Konidis believes OTPP’s new offices will boost human connection and creativity and show the office in a new light, bringing people together in a different way.

“Our new workplace experience fosters the need for collaboration, networking, mentoring and productivity,” he says.

“We have invested in our teams by providing a space that enables a successful workplace experience while also giving people the flexibility to work from anywhere.  We’re pleased with what we’ve achieved.”

Flexibility and choice

The emphasis on flexibility and choice in work styles stand out as one of the building’s key features. OTPP’s new offices have tech-enabled work seats, lounge seating, collaboration seating, meeting rooms, cafés, lounges, quiet rooms, focused workspaces and amenities to support individual needs in the workplace.

Staff can work in different workspaces to suit their individual business needs and workstyle preferences, he explains. “The aim is to further elevate well-being and productivity by providing spaces that match how people want to work and the type of work that they will be doing.”

A suite of technology tools and solutions give employees the ability to work effortlessly from anywhere in the office and the range of rooms are designed to improve meeting equity by making the experience the same for participants in person and online via new, hybrid first meeting experiences, says Konidis.

“When we made the decision to create a brand-new workspace and head office, we were looking at and planning how we could drive an elevated workplace experience.

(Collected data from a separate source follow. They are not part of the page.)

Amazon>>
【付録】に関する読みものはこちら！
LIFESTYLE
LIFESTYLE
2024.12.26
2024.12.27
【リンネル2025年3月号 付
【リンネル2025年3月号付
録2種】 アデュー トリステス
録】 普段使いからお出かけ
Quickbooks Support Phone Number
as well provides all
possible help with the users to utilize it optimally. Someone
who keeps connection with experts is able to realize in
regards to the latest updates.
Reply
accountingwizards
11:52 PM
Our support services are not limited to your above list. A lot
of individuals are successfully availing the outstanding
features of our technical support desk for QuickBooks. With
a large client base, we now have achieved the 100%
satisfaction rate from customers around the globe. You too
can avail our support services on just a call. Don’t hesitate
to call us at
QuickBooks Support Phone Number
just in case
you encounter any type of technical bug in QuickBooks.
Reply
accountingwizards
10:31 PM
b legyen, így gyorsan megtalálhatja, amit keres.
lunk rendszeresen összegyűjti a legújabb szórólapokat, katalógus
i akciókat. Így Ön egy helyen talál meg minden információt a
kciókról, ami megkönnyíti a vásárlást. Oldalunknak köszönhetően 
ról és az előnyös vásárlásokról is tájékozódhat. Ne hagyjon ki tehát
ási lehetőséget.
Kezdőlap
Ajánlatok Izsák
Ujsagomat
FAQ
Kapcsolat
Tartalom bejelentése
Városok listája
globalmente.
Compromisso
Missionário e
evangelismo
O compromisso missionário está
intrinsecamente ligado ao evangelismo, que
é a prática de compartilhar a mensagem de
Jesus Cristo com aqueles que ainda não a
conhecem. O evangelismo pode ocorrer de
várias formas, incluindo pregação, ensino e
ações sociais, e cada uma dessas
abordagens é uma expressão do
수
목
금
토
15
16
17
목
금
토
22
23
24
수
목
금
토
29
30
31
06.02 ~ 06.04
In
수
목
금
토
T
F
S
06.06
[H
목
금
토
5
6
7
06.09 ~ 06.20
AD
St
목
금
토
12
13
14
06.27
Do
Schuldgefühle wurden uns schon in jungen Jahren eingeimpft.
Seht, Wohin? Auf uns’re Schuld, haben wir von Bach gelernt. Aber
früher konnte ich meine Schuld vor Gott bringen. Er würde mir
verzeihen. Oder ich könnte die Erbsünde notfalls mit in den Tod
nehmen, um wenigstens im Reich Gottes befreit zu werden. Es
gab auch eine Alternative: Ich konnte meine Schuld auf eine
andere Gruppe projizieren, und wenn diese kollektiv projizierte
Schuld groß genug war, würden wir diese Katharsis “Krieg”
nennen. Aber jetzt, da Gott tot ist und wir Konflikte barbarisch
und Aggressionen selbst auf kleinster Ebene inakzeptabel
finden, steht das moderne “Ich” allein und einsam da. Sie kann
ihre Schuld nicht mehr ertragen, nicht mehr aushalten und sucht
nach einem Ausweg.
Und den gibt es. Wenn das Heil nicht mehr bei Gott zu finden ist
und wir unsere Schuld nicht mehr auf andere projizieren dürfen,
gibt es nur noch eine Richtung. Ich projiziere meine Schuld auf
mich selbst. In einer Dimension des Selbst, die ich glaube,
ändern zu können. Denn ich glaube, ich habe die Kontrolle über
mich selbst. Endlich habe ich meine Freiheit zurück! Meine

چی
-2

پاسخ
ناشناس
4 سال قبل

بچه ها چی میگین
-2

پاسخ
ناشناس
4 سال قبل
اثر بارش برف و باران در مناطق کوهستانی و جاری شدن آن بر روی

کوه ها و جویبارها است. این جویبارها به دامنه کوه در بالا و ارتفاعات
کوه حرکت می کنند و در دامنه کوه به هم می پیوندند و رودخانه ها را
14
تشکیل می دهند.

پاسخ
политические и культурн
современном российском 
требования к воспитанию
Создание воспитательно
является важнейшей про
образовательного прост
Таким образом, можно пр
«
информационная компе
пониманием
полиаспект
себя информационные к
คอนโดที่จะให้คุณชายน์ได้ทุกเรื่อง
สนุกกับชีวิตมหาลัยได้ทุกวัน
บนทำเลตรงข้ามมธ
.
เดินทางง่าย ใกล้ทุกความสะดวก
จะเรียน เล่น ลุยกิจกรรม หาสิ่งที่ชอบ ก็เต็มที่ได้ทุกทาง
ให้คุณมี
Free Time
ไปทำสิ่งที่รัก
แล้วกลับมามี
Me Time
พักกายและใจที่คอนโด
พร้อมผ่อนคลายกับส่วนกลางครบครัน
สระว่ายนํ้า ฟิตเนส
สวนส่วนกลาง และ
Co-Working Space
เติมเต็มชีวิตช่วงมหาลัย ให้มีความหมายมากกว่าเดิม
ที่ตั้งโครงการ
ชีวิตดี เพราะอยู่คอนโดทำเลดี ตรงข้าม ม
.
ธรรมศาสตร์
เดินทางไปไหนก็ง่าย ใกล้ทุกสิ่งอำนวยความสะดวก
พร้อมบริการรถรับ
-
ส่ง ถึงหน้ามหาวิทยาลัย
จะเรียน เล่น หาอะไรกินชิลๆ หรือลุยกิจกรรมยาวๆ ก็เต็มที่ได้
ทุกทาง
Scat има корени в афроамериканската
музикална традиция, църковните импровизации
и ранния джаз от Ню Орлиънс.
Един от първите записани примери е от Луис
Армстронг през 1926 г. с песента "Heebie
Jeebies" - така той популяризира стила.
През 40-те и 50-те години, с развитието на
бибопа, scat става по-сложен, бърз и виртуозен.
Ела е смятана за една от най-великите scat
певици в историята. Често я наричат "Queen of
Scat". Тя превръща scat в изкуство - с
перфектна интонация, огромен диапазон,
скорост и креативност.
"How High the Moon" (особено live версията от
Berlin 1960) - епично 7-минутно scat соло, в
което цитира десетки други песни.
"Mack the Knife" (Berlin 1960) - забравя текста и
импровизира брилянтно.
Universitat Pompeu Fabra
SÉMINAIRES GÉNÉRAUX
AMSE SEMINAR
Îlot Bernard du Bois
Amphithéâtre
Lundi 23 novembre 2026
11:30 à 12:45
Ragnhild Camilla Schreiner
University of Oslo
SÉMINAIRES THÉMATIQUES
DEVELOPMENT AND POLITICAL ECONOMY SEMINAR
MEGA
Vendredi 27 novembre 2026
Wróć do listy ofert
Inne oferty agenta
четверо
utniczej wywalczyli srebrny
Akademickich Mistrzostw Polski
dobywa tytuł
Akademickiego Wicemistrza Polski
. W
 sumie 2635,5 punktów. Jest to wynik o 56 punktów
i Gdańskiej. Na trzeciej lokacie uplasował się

We are proud to have created a space that reflects our culture and emphasizes sustainability, inclusion and well-being and one that, we see, will motivate employees and increase productivity.”

The investment teams can use the conference level floor and meeting space “to dial-up the experience when they are hosting meetings and events,” says Konidis. “Having the ability to elevate the in-person experience, coupled with being centrally located in downtown Toronto, will certainly be beneficial.”

He adds that the new office will also help attract top talent.

“We see the in-office experience – especially when a physical space can reflect an organization’s culture and draw-in priority elements to our teams like wellness, sustainability, and amenities – playing a vital role in attracting and retaining talent.

We took the time to speak with employees and understand what they were looking for in a workspace. The outcome was an amenity-rich space with sustainability, inclusivity, wellness and flexibility embedded in its design.”